- Estratto della fonte -
⁂

Ad Opi furono dedicati due santuari, uno sul Campidoglio e l’altro nella Regia che si trovava nel Foro, dove c’era una cappella (Sacrarium Opis) in cui potevano entrare solo le Vestali e il Pontefice Massimo e dove, secondo la testimonianza di Festo ³, era custodito un particolare tipo di vaso che veniva utilizzato nei riti effettuati nel sacrario.

Secondo una tradizione riportata da Macrobio ⁴, Opi Consivia era una delle figure divine che potevano essere identificate con la divinità tutelare di Roma, il cui nome doveva restare segreto per impedire che i nemici potessero evocarla e farle abbandonare la città da lei protetta, con il temibile rito dell’evocatio.

⁂

- Dati forniti -
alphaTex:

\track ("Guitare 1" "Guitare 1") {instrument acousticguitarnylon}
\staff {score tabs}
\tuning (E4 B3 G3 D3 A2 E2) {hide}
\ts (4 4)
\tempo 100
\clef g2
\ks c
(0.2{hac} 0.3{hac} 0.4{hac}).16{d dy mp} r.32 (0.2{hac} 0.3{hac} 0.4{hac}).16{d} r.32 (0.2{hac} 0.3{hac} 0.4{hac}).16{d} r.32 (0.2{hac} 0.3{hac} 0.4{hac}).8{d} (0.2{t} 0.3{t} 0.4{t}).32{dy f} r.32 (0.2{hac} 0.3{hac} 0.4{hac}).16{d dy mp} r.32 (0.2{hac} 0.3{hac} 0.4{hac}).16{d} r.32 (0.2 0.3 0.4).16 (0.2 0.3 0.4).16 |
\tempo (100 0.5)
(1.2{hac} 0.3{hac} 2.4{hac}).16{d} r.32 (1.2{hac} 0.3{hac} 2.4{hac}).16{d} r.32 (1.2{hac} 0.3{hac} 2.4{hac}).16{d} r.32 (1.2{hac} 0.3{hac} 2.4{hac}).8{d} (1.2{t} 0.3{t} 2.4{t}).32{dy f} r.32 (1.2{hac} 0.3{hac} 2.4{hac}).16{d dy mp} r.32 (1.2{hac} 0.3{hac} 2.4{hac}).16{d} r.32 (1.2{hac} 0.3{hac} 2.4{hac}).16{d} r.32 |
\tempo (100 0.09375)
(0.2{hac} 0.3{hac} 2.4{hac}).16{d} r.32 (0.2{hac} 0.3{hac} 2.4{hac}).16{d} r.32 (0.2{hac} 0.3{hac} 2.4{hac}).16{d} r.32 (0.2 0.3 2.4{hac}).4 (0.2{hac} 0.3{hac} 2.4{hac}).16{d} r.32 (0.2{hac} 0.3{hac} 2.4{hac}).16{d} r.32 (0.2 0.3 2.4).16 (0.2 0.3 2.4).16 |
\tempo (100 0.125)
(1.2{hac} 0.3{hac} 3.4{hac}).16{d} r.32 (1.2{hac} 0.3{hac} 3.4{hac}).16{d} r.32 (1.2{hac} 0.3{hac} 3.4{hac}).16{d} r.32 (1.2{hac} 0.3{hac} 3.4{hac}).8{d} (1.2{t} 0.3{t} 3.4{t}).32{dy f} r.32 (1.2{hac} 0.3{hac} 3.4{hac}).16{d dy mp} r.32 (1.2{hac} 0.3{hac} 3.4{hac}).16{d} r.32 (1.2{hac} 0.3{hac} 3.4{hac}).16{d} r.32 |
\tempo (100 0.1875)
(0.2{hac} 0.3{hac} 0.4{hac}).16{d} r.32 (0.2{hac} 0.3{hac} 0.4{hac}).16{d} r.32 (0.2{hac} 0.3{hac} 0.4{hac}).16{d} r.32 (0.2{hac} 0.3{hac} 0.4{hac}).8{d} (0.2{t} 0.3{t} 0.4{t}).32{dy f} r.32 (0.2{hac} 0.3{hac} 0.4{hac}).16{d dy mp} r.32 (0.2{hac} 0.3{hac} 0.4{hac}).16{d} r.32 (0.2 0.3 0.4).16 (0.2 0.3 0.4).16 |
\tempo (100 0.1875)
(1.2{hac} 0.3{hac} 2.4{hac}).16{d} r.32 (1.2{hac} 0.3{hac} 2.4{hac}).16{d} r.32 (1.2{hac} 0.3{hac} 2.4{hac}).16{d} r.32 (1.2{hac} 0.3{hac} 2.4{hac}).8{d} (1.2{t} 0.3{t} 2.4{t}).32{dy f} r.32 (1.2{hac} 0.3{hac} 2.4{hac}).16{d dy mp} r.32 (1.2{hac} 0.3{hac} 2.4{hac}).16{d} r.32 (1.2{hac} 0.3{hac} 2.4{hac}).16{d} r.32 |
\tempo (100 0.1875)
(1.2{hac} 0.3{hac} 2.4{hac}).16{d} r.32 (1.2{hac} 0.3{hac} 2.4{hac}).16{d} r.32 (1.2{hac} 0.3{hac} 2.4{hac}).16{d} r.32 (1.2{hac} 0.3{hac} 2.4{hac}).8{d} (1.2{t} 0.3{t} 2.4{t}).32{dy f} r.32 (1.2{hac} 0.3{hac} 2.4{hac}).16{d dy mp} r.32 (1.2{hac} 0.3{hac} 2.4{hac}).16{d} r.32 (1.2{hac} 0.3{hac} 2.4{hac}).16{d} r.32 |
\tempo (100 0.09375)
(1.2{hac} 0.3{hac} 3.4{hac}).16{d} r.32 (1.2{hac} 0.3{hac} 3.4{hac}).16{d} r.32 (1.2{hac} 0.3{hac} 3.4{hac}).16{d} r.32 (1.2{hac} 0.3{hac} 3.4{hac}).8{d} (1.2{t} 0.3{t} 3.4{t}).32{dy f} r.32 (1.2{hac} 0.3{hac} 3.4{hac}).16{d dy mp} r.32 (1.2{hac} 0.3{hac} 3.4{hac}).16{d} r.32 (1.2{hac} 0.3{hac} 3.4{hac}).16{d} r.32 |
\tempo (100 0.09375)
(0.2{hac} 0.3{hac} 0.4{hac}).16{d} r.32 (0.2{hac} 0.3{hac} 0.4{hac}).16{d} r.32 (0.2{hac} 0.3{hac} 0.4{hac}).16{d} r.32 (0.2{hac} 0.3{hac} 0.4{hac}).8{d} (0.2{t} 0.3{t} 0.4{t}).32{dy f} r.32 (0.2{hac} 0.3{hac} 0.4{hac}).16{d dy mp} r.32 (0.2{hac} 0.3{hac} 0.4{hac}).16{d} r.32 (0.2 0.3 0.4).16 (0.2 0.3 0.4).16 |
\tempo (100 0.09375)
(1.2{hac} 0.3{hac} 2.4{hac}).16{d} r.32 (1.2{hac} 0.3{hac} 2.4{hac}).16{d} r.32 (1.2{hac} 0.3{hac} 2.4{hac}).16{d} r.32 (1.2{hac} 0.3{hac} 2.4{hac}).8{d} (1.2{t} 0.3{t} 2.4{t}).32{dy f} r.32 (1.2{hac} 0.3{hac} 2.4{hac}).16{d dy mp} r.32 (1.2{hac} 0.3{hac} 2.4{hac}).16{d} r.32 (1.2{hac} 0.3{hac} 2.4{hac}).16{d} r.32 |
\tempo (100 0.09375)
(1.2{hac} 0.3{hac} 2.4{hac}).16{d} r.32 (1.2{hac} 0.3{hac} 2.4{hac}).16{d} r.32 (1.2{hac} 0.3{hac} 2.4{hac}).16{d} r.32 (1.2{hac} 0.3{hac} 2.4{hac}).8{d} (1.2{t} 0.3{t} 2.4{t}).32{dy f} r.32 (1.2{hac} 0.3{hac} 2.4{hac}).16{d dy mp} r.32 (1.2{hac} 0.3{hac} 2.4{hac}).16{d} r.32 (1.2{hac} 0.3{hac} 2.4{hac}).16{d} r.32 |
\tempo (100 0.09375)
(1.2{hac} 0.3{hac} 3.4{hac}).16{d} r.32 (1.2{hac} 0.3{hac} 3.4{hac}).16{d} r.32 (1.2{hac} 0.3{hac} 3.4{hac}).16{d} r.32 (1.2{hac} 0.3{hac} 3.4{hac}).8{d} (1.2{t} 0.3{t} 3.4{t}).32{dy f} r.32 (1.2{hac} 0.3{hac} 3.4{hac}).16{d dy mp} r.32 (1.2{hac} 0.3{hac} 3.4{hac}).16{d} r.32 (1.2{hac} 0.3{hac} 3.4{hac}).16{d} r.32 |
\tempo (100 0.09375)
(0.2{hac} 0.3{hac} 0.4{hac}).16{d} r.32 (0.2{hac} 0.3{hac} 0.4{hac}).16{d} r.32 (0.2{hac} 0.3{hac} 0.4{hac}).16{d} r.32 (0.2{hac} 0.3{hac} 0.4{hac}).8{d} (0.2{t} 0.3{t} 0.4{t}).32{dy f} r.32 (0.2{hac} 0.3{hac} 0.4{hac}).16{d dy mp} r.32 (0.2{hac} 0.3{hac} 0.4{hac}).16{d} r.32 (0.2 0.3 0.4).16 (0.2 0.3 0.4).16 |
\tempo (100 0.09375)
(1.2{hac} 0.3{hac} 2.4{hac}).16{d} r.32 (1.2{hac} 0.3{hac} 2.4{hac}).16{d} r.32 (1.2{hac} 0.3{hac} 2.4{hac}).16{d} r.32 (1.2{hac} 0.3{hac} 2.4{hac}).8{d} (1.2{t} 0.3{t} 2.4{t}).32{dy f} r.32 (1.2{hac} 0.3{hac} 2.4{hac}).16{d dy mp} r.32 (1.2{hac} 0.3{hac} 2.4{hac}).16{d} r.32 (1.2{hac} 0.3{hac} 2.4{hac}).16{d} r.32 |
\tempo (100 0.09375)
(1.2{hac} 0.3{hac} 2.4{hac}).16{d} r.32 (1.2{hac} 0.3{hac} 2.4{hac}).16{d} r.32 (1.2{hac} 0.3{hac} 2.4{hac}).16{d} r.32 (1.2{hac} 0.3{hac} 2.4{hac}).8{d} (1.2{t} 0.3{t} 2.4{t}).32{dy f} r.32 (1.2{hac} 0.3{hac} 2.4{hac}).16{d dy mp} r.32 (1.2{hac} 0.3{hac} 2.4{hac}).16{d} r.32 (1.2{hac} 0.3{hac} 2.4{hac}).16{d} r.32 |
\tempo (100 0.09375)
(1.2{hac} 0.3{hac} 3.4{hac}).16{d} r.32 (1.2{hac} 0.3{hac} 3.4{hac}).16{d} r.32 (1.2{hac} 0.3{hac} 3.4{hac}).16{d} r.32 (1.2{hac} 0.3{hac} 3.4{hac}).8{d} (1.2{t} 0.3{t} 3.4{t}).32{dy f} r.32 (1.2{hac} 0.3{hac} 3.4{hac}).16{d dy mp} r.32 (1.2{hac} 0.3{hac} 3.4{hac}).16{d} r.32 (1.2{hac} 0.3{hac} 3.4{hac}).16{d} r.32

⁂

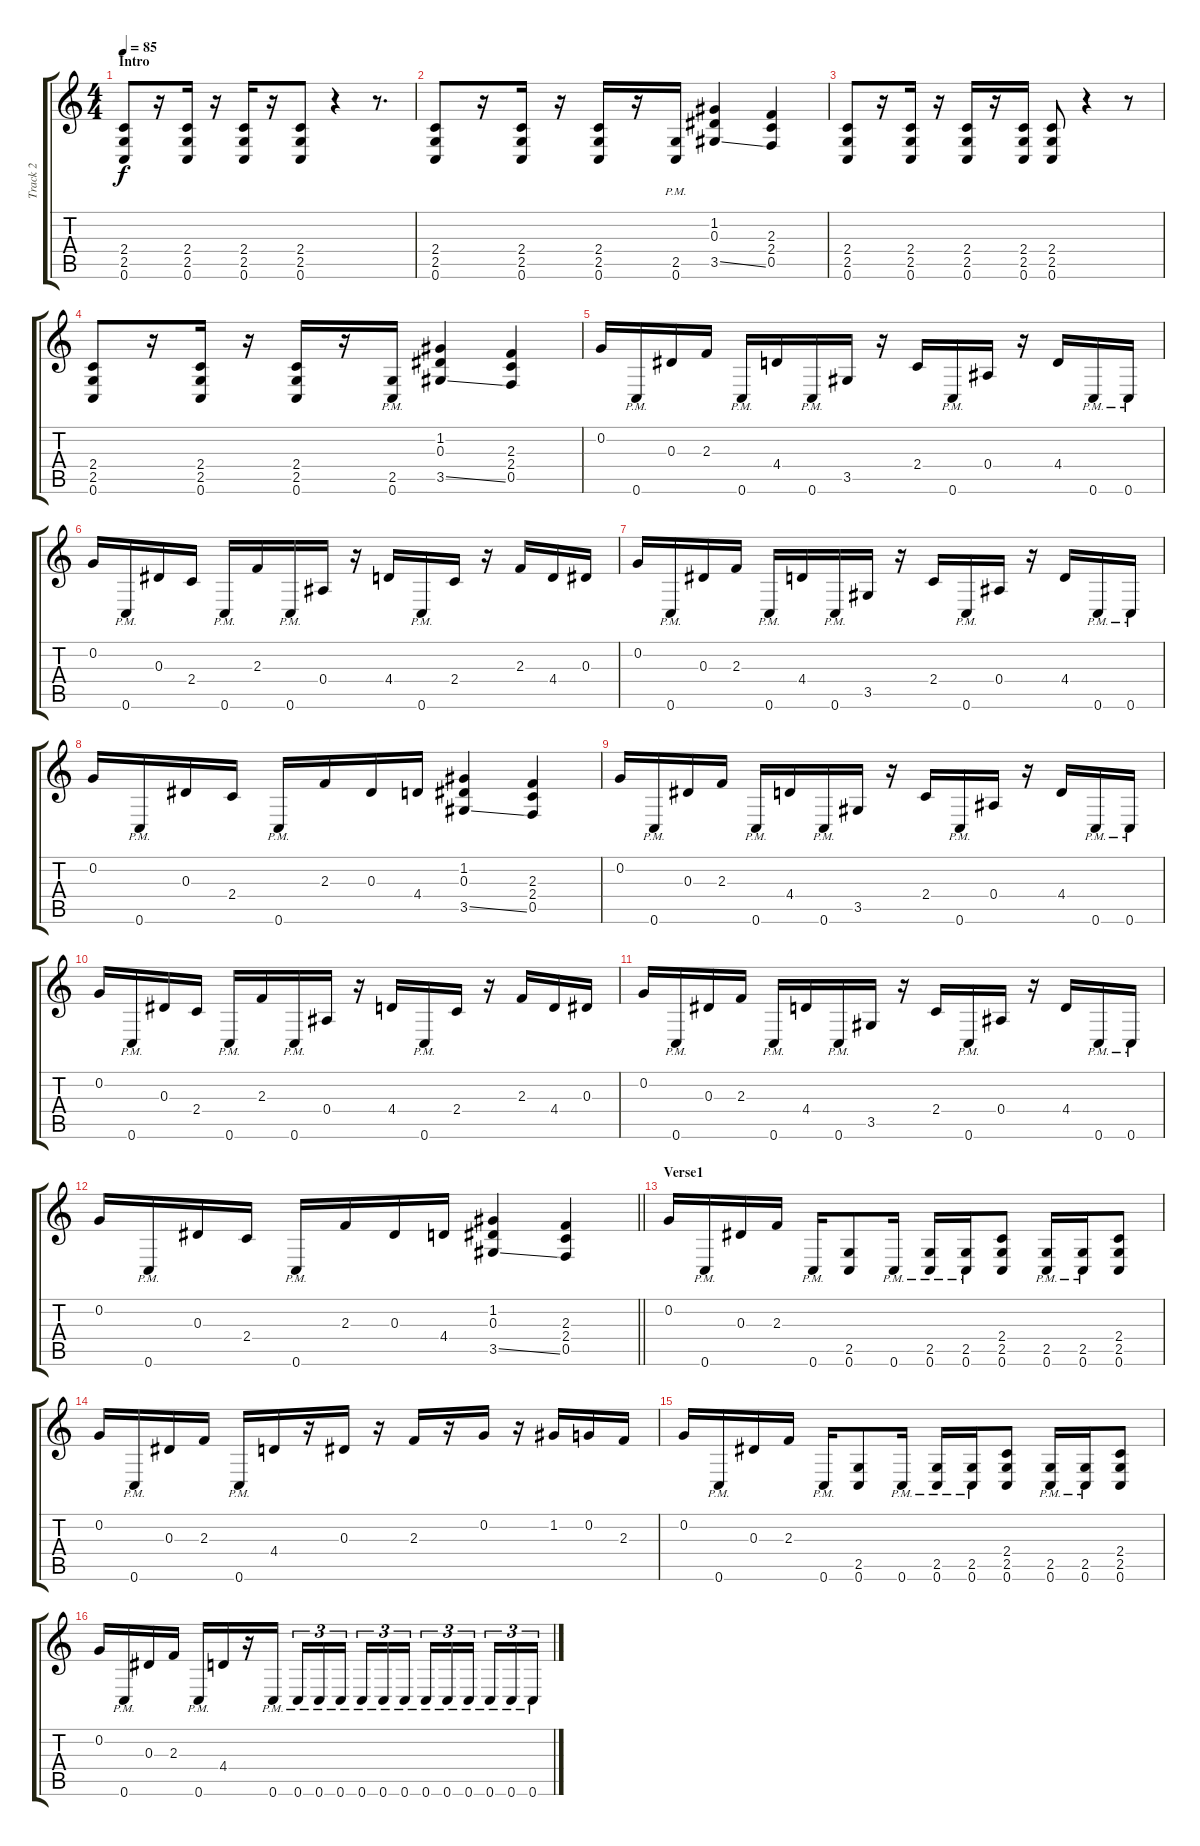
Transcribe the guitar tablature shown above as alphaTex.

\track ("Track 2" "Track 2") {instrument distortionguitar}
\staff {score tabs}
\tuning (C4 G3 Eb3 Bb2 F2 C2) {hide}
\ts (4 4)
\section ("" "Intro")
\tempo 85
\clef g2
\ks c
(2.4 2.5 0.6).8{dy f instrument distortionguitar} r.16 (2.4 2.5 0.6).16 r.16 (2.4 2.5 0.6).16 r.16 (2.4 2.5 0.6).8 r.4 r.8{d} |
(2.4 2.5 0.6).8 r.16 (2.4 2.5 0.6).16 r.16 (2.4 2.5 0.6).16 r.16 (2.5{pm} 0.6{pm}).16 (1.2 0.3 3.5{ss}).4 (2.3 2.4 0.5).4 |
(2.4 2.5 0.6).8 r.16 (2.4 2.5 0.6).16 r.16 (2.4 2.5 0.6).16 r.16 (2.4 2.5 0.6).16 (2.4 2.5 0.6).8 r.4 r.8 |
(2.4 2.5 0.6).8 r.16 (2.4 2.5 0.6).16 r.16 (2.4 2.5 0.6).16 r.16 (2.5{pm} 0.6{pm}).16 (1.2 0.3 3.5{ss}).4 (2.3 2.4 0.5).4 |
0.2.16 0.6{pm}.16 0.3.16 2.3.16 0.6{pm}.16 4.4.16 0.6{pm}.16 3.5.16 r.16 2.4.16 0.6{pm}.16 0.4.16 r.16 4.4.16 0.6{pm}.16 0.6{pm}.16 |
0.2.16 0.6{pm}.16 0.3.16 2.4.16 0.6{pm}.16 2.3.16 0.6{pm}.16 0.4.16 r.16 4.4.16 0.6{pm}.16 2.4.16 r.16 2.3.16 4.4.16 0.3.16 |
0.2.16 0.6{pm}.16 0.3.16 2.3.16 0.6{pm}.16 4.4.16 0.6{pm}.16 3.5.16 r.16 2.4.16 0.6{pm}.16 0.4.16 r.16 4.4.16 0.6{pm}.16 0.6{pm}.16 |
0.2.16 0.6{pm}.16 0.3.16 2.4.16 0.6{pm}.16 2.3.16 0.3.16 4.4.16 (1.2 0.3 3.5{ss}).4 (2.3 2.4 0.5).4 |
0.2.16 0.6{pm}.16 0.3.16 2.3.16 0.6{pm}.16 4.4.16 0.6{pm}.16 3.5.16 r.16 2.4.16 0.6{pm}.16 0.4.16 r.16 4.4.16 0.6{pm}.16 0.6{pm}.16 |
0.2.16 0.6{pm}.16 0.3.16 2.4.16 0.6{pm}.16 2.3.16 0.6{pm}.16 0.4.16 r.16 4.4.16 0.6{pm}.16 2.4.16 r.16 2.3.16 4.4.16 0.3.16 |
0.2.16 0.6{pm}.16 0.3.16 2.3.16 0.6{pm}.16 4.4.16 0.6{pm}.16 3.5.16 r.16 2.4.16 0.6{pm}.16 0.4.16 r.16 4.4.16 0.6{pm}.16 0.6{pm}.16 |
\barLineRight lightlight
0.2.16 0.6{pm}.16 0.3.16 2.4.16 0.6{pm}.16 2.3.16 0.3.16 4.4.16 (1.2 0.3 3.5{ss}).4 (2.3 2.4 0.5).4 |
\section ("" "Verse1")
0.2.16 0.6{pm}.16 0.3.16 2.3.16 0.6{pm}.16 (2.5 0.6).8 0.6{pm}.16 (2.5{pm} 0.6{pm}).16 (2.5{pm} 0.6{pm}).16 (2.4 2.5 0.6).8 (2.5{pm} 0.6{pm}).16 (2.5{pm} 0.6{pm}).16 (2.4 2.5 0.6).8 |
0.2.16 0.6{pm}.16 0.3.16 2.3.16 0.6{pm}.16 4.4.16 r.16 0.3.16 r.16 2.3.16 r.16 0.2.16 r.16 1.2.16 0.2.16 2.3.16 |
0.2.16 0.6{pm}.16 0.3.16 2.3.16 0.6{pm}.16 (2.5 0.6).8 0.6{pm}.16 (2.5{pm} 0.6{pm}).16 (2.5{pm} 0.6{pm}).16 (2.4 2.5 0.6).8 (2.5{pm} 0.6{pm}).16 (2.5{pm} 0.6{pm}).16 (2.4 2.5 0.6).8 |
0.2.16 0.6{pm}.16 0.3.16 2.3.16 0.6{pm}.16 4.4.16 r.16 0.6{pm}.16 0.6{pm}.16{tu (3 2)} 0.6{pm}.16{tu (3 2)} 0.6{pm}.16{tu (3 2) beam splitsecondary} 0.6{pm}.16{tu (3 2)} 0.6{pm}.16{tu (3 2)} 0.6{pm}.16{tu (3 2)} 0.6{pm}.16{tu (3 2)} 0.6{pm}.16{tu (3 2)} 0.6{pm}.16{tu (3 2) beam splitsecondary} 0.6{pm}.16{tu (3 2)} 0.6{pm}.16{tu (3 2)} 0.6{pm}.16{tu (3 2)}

⁂

- Esercizio scritto -
Dall'estratto su Opi, riporta tutto da "Ad Opi furono" fino a "effettuati nel sacrario.", mettendo "Palatino" al posto di "Campidoglio". Le voci riportate non hanno alcun legame con l'estratto.

- Soluzione -
Ad Opi furono dedicati due santuari, uno sul Palatino e l’altro nella Regia che si trovava nel Foro, dove c’era una cappella (Sacrarium Opis) in cui potevano entrare solo le Vestali e il Pontefice Massimo e dove, secondo la testimonianza di Festo ³, era custodito un particolare tipo di vaso che veniva utilizzato nei riti effettuati nel sacrario.